** Opening Document section block **
Julie & Julia
A prestigious triangle of heavyweight female talent combine to realize this impossible sounding screen amalgamation of two separate books, penned by two different women, spanning two continents, and separated by more than forty odd years. In addition to her directing duties, three-time Oscar nominated screenwriter Nora Ephron slices through the rich, flavorful prose with a carving knife, reducing the material to its very essence as the story of one woman greatly inspired who went on to inspire others. With a dash of Julie Powell’s titular 2004 book detailing her kitchen-based odyssey through Julia Child’s seminal cookbook and a healthy seasoning of Child’s own posthumously completed 2006 autobiography My Life in France, the result is a multi-generational comedy of spirit and determination that’s both hearty and heartfelt.
Superbly structured across the two contrasting eras, Ephron unfolds the modern day chapters with Amy Adams as Julie Powell, the mousey, put upon cubicle dweller manning a service helpline for Lower Manhattan Development Corporation in the wake of the 9/11 attacks. Up to her eyes in human misery, patronized by her so-called girlfriends, and wholly adrift in her life, Powell’s only respite is cooking in her cramped Long Island City kitchen. Meanwhile, in early 1950’s Paris we find Julia Child (Meryl Streep) as the effervescent, somewhat bored wife of her Foreign Service officer husband Paul (Stanley Tucci). There her great love of food fuels the decision to enroll in culinary school and learn the secrets of French cuisine that she would later impart to an entire generation of American women through her landmark publication Mastering The Art of French Cooking.
** Closing Document section block **
** Opening Data to examine block **
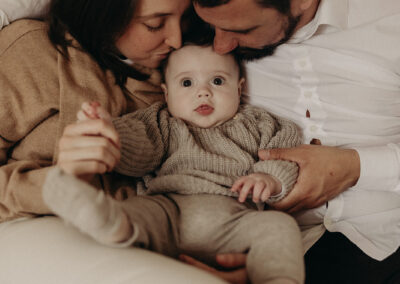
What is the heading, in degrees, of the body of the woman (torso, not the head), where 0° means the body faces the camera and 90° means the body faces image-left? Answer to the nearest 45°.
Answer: approximately 315°

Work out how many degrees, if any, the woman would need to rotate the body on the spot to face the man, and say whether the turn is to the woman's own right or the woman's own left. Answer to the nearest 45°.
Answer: approximately 45° to the woman's own left

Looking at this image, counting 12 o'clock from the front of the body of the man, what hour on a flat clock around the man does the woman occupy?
The woman is roughly at 1 o'clock from the man.

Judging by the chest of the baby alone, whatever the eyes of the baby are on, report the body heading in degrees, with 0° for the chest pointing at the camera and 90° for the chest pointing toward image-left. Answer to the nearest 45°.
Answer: approximately 0°

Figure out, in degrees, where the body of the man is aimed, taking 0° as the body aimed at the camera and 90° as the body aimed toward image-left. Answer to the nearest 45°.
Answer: approximately 45°
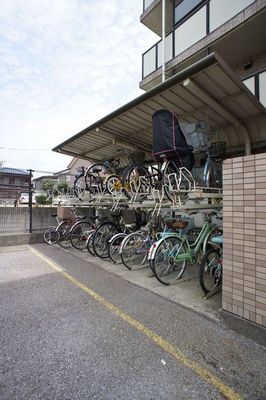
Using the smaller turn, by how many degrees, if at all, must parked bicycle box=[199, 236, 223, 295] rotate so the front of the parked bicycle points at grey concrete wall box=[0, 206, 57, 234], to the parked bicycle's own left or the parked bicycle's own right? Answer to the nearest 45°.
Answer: approximately 90° to the parked bicycle's own left

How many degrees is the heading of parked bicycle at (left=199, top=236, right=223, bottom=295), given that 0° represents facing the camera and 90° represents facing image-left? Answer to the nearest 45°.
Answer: approximately 225°

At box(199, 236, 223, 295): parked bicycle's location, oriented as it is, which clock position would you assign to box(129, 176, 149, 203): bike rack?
The bike rack is roughly at 9 o'clock from the parked bicycle.

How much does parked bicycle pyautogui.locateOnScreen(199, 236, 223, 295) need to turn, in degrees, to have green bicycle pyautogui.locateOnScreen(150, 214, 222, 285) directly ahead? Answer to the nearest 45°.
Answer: approximately 90° to its left

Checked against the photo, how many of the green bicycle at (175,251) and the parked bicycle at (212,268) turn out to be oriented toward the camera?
0

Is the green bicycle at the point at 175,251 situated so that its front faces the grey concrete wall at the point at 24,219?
no

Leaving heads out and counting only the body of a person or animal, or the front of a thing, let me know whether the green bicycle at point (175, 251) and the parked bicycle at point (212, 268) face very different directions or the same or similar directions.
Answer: same or similar directions

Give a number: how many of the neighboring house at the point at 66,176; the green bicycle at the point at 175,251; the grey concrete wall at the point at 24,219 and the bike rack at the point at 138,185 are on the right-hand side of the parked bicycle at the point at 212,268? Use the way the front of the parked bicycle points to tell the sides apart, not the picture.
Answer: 0

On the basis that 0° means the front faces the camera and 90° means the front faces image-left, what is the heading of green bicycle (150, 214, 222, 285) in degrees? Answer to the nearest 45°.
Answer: approximately 225°

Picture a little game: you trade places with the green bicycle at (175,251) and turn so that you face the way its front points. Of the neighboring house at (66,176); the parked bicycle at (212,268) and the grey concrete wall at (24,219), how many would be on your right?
1
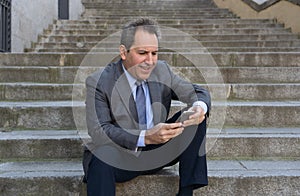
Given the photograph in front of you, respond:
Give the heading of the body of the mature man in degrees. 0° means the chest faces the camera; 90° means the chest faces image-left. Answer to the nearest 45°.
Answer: approximately 315°

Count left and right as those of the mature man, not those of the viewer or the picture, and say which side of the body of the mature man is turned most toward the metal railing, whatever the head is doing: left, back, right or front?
back

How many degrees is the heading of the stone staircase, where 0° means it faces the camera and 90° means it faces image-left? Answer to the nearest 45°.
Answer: approximately 0°
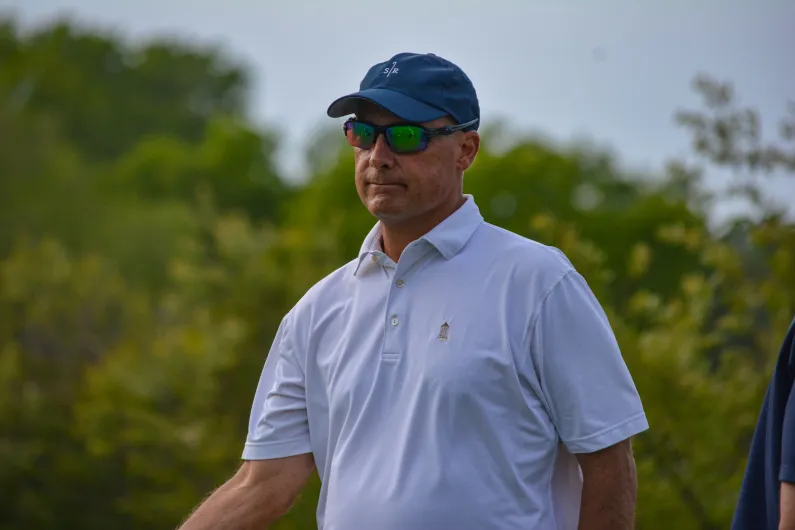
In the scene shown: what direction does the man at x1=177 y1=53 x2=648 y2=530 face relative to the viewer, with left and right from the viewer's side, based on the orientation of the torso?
facing the viewer and to the left of the viewer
** Closing Data to examine block **
## Work instructions
a: Answer these questions from the Julie & Julia review.
(i) In what year was Julie Powell's book published?
(ii) Which actor plays Paul, Julia Child's husband?
(iii) Where is Julie Powell's cramped kitchen located?
b: Extend the Julie & Julia review with a new paragraph that picks up after its final sentence.
The entries are separate material that has nothing to do with the film review.

## Answers by task
a:
(i) 2004
(ii) Stanley Tucci
(iii) Long Island City

b:
Despite never sharing the screen together for even a second, it’s this sense of kindred spirits that Ephron cooks up between Julie and Julia that is the bedrock of the film. A trailblazing woman for her time, Julia Childs posited to teach cooking to homemakers at a time when it was unfathomable for a well-to-do American woman not to have a cook. Presenting her as a vivacious woman with an unassailable passion for food, for sex, for life, so much of Streep’s reliably classy performance has to do with her voice. That unmistakable sliding arpeggio warble with its golly-gosh eccentricity, made famous by Child’s longstanding television career, is emblematic of a woman whose acute self-awareness acted as a suit of armor against the sneering of those who believed she had no business in a kitchen with proper French chefs (all of whom were men of course).
These days things are much different and now it’s all about self-promotion. What are you doing? Where are you going? Who’s in your network? What’s on your bagel this morning? Enquiring minds want to know. Stuck deep in a rut and gutted by a magazine article written by a friend that singles her out as a failed woman on the cusp of thirty, Julie Powell is desperately seeking a little self-determination. Calmed each night by the absolute certainty that “if you add egg yolks to chocolate, milk, and sugar, it will thicken” she elects to whisk her way through Julia’s 524 recipes in 365 days and blog about it simply so she can say she’s finally finished something in her life.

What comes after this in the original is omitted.